La revisione dei prezzi dei contratti si applica solo alle proroghe contrattuali, come tali previste ab origine negli atti di gara ed oggetto di consenso “a monte”, ma non anche agli atti successivi al contratto originario con cui, mediante specifiche manifestazioni di volontà, è stato dato corso tra le parti a distinti, nuovi ed autonomi rapporti giuridici, ancorché di contenuto identico a quello originario per quanto concerne la remunerazione del servizio, senza che sia stata avanzata alcuna proposta di modifica del corrispettivo.

Il criterio distintivo tra proroga e rinnovo va individuato nell’elemento della novità: ricorre un’ipotesi di proroga allorquando vi sia integrale conferma delle precedenti condizioni con il solo effetto del differimento del termine finale del rapporto, per il resto regolato dall’atto originario. Anche la sola modifica del prezzo comporta, invece, un’ipotesi di rinnovo, nella quale non ha luogo la revisione del prezzo (il cui scopo è già realizzato in virtù del suo adeguamento).

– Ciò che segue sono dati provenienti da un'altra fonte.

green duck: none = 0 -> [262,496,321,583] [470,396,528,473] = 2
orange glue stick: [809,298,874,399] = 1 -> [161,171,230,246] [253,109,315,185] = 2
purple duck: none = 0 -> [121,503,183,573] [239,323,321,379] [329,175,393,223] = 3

Se cambia la fonte del rapporto e sussistendo una nuova negoziazione, l’appaltatore non potrà invocare l’adeguamento dei prezzi, pur se la prestazione persiste nei termini precedenti.

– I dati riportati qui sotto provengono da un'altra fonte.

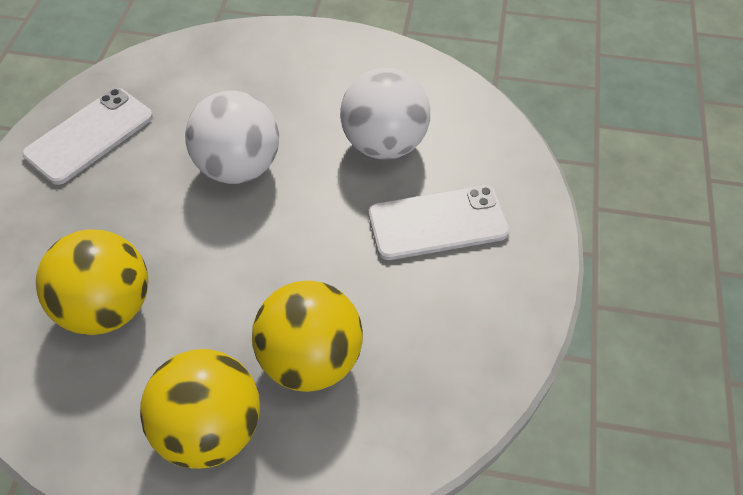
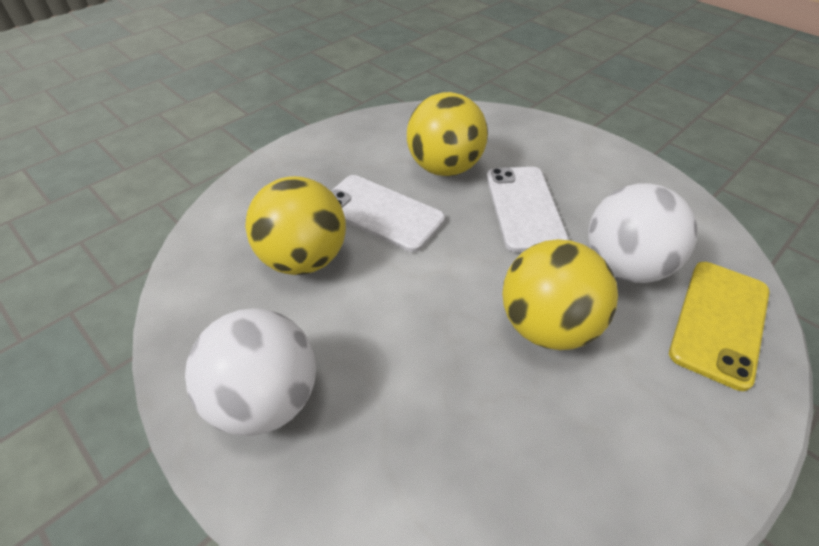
yellow phone: none = 0 -> [669,262,770,391] = 1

Nel caso di specie, si è trattato di rinnovo, per oggettiva volontà delle parti espressa nel contratto, e non di una mera proroga. Infatti, il contratto del 2013 consegue a scadenza del precedente e all’indisponibilità dell’ATI affidataria a proseguire nella gestione del servizio: quello che segue è nuovo accordo con la sola mandataria e senza la mandante; dal che un mutamento soggettivo fondamentale a cui si è accompagnata una rivolizione novativa dell’oggetto.

L’atto aggiuntivo costituisce una specifica manifestazione di volontà con cui è stato dato corso tra le parti ad un distinto, nuovo e autonomo rapporto giuridico, ancorché di contenuto analogo a quello originario.

Si è trattato di rinnovo del contratto originario (e non di mera proroga) giacché non si è verificato il mero spostamento in avanti del termine di scadenza del rapporto, ma la rinegoziazione del complesso delle condizioni contrattuali, preceduta da autonoma istruttoria dell’Amministrazione, diretta a verificarne l’attuale convenienza, cui è seguito, senz’altro, un rinnovato esercizio dell’autonomia negoziale.

A conferma di tanto rilevano gli sviluppi procedimentali come la corrispondenza intercorsa tra le parti dalle quali emerge una rinegoziazione dell’intero accordo.

A fronte di un nuovo contratto tra le parti e in presenza di una rinnovata manifestazione di volontà è da escludersi che sussista un’ipotesi di mera proroga, assoggettabile alla revisione dei prezzi.

L’atto aggiuntivo contiene, infatti, la rinegoziazione delle condizioni contrattuali quanto, ad esempio: a) alla durata; b) all’ammontare dell’appalto e alle modalità dei pagamenti (con previsione di un corrispettivo semestrale autonomamente stabilito); c) alla costituzione di un’autonoma cauzione “a garanzia della perfetta ed integrale esecuzione del presente contratto”; d) al personale (con specifico impegno alla riassunzione dei dipendenti provenienti dal precedente appalto); e) finanche alla regolamentazione delle spese contrattuali (“inerenti e conseguenti al presente atto …ad esclusivo carico della ditta aggiudicataria”).

L’atto aggiuntivo costituisce dunque nuova e autonoma estrinsecazione della comune volontà negoziale delle parti, manifestata nelle clausole contrattuali che la ditta affidataria ha dichiarato espressamente di accettare.